[Dataset entries]
------------

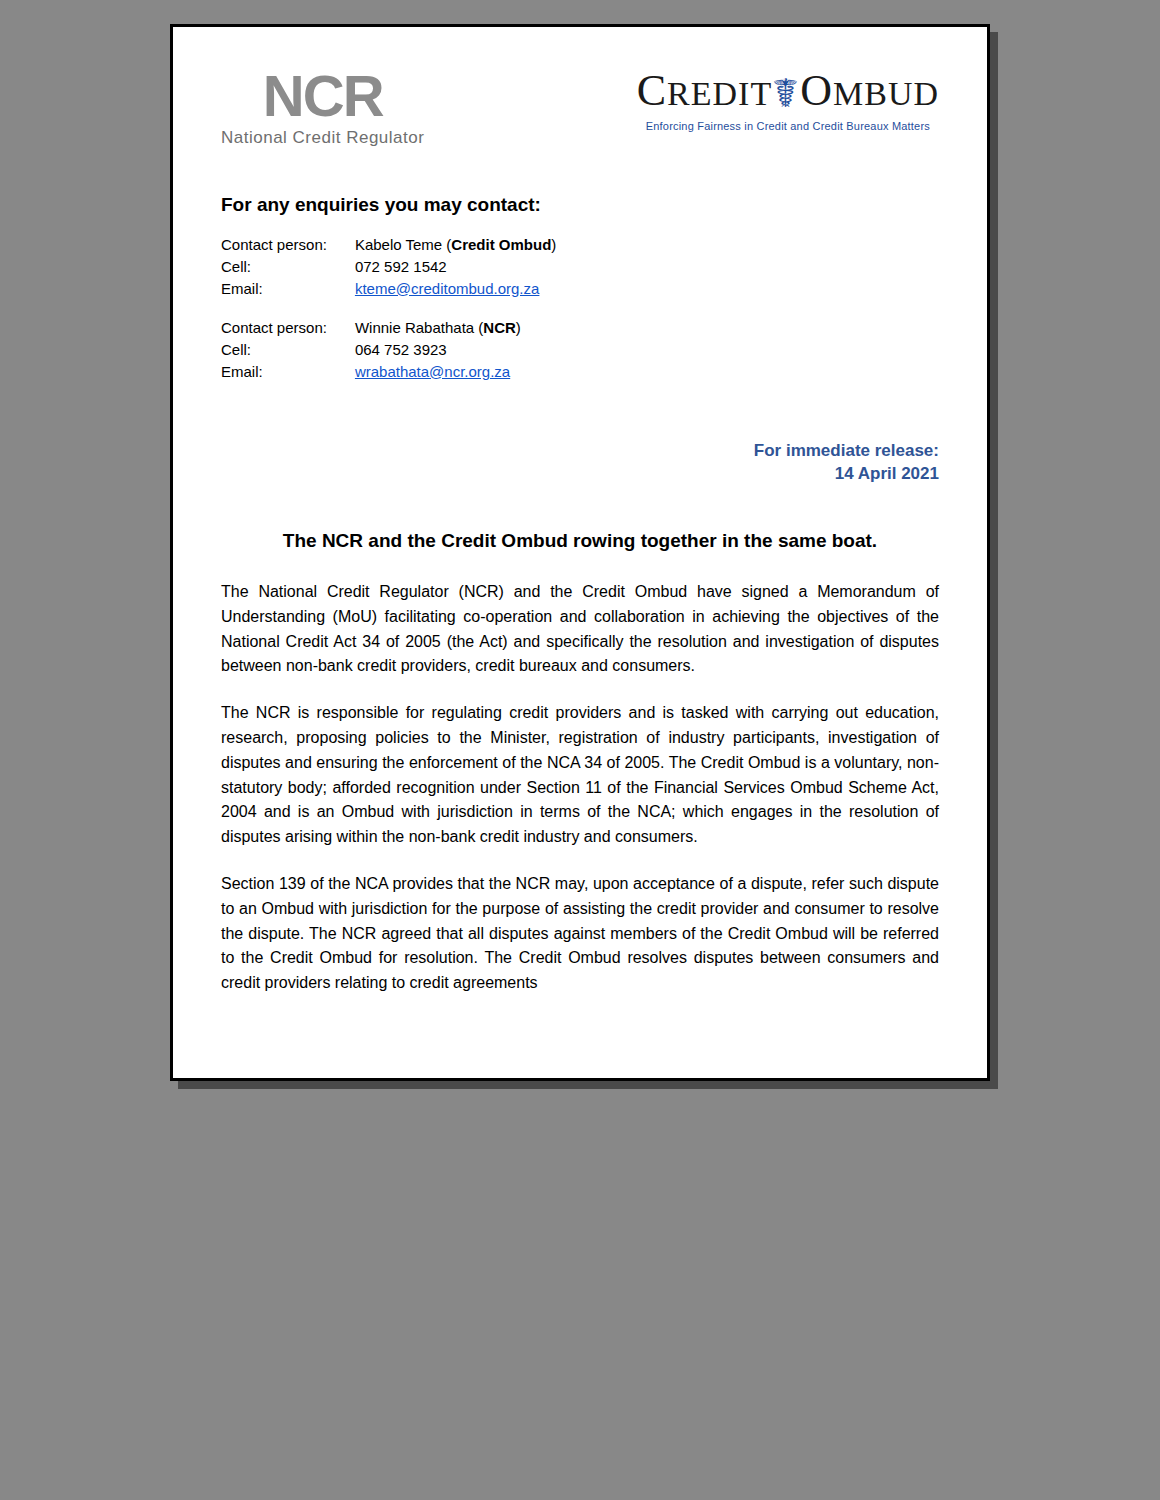NCR
National Credit Regulator
CREDIT☤OMBUD
Enforcing Fairness in Credit and Credit Bureaux Matters
For any enquiries you may contact:
| Contact person: | Kabelo Teme ( Credit Ombud ) |
| Cell: | 072 592 1542 |
| Email: | kteme@creditombud.org.za |
| Contact person: | Winnie Rabathata ( NCR ) |
| Cell: | 064 752 3923 |
| Email: | wrabathata@ncr.org.za |
For immediate release:
14 April 2021
The NCR and the Credit Ombud rowing together in the same boat.
The National Credit Regulator (NCR) and the Credit Ombud have signed a Memorandum of Understanding (MoU) facilitating co-operation and collaboration in achieving the objectives of the National Credit Act 34 of 2005 (the Act) and specifically the resolution and investigation of disputes between non-bank credit providers, credit bureaux and consumers.
The NCR is responsible for regulating credit providers and is tasked with carrying out education, research, proposing policies to the Minister, registration of industry participants, investigation of disputes and ensuring the enforcement of the NCA 34 of 2005. The Credit Ombud is a voluntary, non-statutory body; afforded recognition under Section 11 of the Financial Services Ombud Scheme Act, 2004 and is an Ombud with jurisdiction in terms of the NCA; which engages in the resolution of disputes arising within the non-bank credit industry and consumers.
Section 139 of the NCA provides that the NCR may, upon acceptance of a dispute, refer such dispute to an Ombud with jurisdiction for the purpose of assisting the credit provider and consumer to resolve the dispute. The NCR agreed that all disputes against members of the Credit Ombud will be referred to the Credit Ombud for resolution. The Credit Ombud resolves disputes between consumers and credit providers relating to credit agreements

------------

• **EXERCISE**
For the records above, count the lines holding the word "person" and give only that number.

• **ANSWER**
2